FOTOGRAFIA - Imagens cativantes
PUBLICAÇÃO
terça-feira, 16 de março de 2004
Equipe da Folha 
Curitiba - Vinte e sete fotógrafos amadores e profissionais são as estrelas de uma mostra de fotografia que acontece em Curitiba. Todos alunos do Núcleo de Estudos da Fotografia (NEF). Cada participante vai expor um trabalho que pode ser em cor ou preto e branco com temática livre e, para dar unidade, todas as ampliações contam com o tamanho padrão de 30 cm por 45 cm. ''Dessa vez nós editamos as fotos valorizando o aspecto visual e conceitual delas.

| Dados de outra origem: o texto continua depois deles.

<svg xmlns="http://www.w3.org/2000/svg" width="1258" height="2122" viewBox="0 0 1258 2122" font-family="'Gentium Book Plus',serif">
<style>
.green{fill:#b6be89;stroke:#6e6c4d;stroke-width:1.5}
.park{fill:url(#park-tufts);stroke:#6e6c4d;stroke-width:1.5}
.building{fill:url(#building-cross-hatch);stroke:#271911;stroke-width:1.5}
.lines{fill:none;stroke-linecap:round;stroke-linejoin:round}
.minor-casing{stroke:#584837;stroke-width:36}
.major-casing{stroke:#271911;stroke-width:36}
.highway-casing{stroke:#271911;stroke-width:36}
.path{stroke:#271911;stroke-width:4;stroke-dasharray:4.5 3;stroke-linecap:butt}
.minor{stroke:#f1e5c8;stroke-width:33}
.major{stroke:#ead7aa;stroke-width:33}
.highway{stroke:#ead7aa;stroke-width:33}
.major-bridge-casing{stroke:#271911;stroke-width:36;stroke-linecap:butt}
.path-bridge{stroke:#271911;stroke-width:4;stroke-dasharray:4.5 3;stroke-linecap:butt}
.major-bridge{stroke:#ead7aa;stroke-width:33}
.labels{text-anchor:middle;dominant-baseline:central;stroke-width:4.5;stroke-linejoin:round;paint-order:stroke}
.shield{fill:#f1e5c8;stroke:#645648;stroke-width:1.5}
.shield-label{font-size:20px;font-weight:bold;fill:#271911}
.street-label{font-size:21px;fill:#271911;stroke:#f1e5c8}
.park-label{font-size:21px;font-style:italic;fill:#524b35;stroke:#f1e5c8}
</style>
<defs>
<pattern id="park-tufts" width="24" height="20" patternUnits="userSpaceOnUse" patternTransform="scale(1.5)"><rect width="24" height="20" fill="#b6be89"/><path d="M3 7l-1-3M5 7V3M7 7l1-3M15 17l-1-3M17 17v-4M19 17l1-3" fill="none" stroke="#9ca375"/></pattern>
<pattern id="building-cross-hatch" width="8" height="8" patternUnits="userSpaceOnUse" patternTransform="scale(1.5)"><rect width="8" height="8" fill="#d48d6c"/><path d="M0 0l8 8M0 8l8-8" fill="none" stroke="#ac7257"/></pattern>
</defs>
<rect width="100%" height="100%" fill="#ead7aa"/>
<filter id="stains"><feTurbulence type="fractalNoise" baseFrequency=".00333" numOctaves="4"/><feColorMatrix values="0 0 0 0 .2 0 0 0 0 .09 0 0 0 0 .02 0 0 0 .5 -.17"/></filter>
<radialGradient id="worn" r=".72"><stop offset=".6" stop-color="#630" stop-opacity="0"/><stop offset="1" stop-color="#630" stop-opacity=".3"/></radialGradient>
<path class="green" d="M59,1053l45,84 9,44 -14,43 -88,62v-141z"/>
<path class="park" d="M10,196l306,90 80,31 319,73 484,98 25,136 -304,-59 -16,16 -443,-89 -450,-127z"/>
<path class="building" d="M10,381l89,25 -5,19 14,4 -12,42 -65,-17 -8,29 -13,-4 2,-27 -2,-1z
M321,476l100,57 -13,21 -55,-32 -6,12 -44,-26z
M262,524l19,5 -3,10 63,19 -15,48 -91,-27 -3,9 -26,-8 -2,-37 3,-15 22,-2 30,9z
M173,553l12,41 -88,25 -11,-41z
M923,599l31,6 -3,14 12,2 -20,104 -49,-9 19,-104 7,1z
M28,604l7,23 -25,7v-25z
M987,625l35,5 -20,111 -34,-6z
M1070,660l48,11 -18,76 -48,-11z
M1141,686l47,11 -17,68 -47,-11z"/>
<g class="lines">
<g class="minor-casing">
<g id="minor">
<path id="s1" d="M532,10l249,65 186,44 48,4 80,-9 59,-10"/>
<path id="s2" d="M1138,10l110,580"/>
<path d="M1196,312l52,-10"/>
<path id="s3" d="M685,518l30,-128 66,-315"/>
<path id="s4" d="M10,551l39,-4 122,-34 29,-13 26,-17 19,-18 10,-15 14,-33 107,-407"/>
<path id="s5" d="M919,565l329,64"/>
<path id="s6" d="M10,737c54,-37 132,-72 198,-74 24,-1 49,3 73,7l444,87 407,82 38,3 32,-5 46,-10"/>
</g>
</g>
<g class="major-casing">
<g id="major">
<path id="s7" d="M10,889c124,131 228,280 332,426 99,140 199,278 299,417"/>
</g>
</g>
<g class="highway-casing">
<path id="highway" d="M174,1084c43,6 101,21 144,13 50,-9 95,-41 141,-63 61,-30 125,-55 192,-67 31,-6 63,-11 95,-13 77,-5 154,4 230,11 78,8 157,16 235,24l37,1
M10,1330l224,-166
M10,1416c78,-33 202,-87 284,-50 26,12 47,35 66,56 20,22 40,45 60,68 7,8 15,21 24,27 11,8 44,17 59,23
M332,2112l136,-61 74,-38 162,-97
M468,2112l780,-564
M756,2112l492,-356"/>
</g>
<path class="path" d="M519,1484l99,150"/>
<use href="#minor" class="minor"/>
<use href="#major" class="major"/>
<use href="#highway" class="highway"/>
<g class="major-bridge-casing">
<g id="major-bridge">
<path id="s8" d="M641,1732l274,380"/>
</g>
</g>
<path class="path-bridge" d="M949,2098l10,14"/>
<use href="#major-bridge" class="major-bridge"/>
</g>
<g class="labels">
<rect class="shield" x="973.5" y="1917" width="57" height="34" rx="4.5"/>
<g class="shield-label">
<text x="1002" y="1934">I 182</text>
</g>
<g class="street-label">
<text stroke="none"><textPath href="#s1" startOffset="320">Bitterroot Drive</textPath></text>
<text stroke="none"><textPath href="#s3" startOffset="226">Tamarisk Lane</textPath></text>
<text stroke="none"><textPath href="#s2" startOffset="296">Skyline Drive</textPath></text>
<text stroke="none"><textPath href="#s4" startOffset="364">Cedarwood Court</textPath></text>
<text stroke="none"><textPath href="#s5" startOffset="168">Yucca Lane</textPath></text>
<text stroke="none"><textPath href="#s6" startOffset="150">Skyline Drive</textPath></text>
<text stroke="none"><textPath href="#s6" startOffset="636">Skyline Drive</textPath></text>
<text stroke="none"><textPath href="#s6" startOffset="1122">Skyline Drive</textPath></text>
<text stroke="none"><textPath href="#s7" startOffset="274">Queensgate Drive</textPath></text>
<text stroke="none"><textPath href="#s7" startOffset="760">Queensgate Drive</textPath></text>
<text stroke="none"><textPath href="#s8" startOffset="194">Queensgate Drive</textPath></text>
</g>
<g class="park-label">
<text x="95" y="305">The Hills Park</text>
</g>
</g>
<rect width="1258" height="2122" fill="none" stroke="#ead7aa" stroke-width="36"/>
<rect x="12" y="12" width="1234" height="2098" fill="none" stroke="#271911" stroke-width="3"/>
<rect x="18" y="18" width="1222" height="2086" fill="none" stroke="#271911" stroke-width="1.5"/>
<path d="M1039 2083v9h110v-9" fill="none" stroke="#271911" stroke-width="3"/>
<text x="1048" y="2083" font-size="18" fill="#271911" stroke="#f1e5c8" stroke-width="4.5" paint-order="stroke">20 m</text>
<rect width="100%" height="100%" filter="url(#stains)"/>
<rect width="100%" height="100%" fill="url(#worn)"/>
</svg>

O lado fotográfico desse grupo foi mais forte do que a primeira exposição'', conta a coordenadora do NEF, Milla Jung.
As fotos são trabalhadas sob diversos ângulos: documental, autoral, conceitual e, até, surreal. Algumas imagens revelam cenas inusitadas de locais conhecidos dos curitibanos como a Rodoferroviária, o Hospital de Clínicas, o Cemitério Municipal e os meninos de rua. Milla diz que não houve um tema recorrente entre os participantes. ''Na primeira mostra as fotos estiveram ligadas a um aspecto social. Agora a gente transcendeu isso e falamos do homem de uma forma mais universal. Então não tem mais a idéia da fotografia documental mais tradicional. Acredito que o grupo está colocando seu olhar mais voltado para a contemporaneidade. O que muda para agora é que damos um passo nessa idéia da fotografia mais conceitual.''
Para Milla, esta segunda coletiva tem, como elemento de ligação entre os diversos fotógrafos, uma busca mais intensa. ''Há um outro entendimento do aspecto imagético. É uma vontade de ir além.'' Outra característica da exposição é a predominância das fotos em preto e branco. A coordenadora do grupo diz que essa tem sido uma tendência na escolha pessoal de cada participante. ''É muito difícil trabalhar com a cor porque você reproduz o que está vendo e parece habitual aos olhos. Os fotógrafos têm um fascínio pelo preto e branco.''
A exemplo da primeira mostra, esta segunda coletiva oportuniza, muitas vezes, o contato inicial dos fotógrafos com o público. Milla chama atenção para essa responsabilidade. ''É como emprestar o olhar para o espectador. É se desnudar e mostrar como você vê o mundo a sua volta''. Essa opinião é compartilhada por Robert Amorim, o Beto Batata, que entende a importância de realizar a mostra como o início de uma discussão entre artista e público da cidade. ''A intenção do nosso espaço é possibilitar esse diálogo entre a produção do núcleo e a sociedade'', afirma.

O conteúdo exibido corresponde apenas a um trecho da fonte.